=== MATERIALS PROVIDED ===
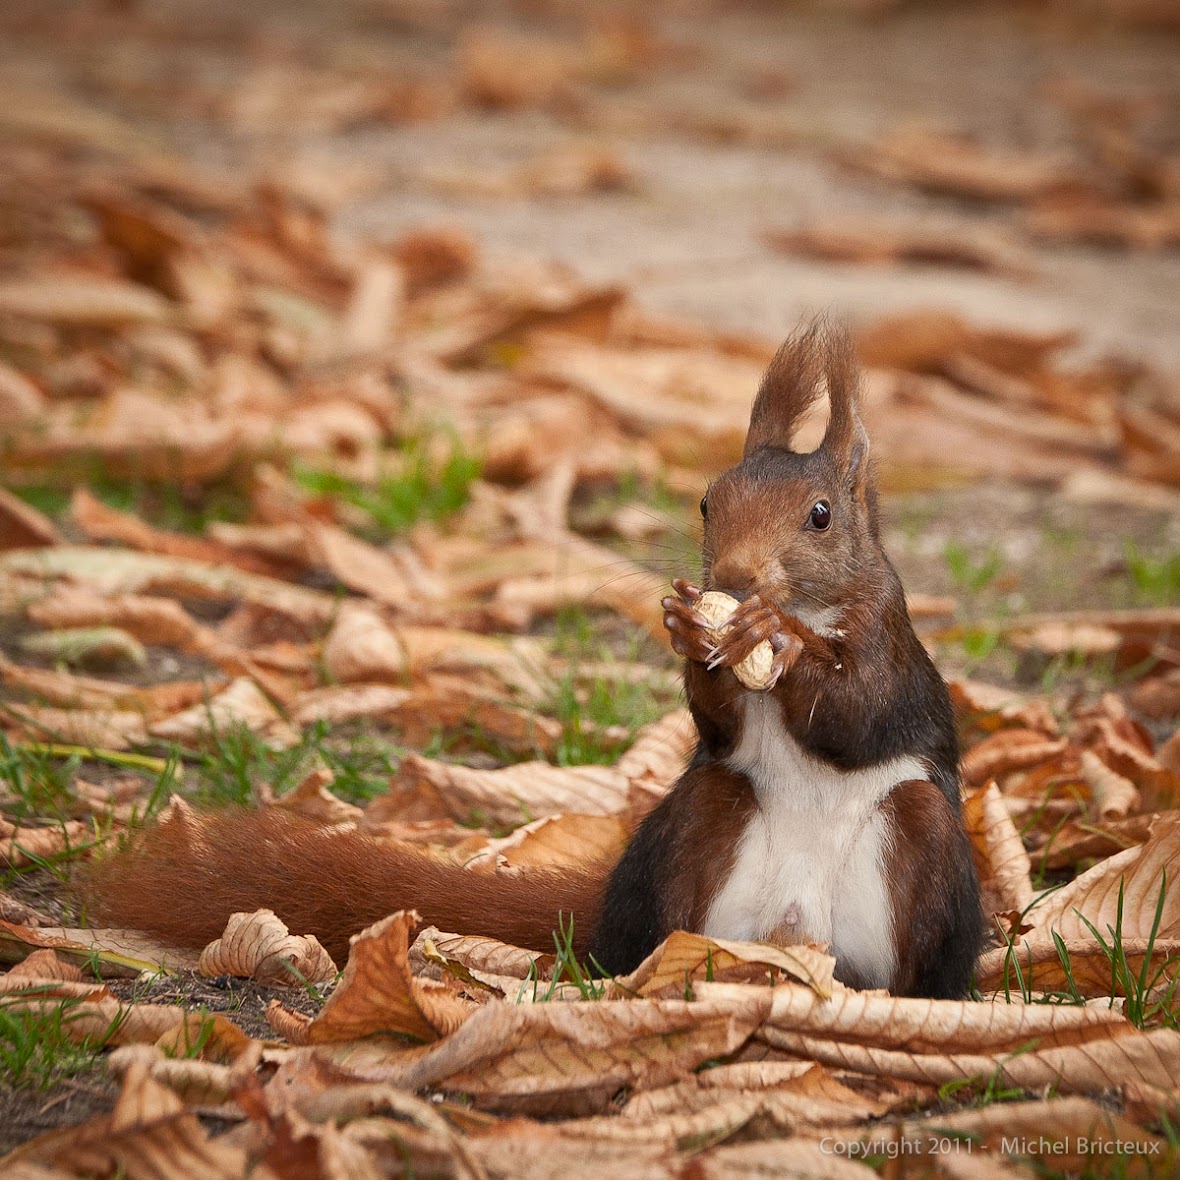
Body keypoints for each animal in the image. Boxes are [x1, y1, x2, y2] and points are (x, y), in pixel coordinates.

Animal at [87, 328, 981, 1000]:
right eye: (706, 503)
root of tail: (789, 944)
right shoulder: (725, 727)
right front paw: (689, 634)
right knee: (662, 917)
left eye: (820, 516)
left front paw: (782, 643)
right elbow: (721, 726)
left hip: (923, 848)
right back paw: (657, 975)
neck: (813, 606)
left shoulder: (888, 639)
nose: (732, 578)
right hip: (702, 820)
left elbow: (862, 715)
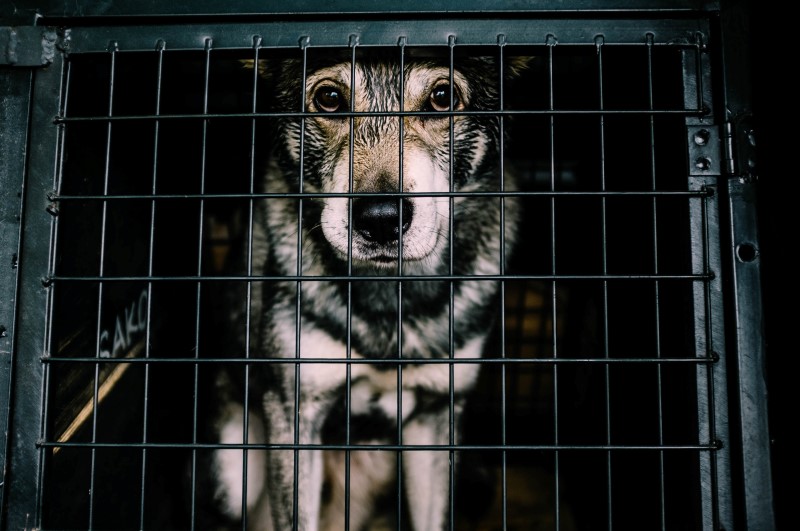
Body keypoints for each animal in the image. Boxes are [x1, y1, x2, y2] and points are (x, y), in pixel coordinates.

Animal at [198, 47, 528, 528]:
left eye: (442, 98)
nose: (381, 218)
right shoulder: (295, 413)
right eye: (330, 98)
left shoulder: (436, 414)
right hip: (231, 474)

=== WORK INSTRUCTIONS ===
Set every entry down again exactly as written, and omit the images.

=== THE ANSWER ===
Body keypoints for each animal in the image. Boxes are [x1, y1, x2, y2] and points are (x, y), in pixel coordinates.

Animal at [87, 328, 981, 1000]:
right eye: (706, 503)
root of tail: (789, 944)
right shoulder: (725, 727)
right front paw: (689, 634)
right knee: (662, 917)
left eye: (820, 516)
left front paw: (782, 643)
right elbow: (721, 726)
left hip: (923, 848)
right back paw: (657, 975)
neck: (813, 606)
left shoulder: (888, 639)
nose: (732, 578)
right hip: (702, 820)
left elbow: (862, 715)
Body keypoints for each animal in the image. Boxes are [x1, y1, x2, y2] and points are (x, y), in pixel coordinates.

Animal at [198, 47, 528, 528]:
left eye: (442, 98)
nose: (381, 218)
right shoulder: (295, 413)
right eye: (330, 98)
left shoulder: (436, 414)
right hip: (231, 474)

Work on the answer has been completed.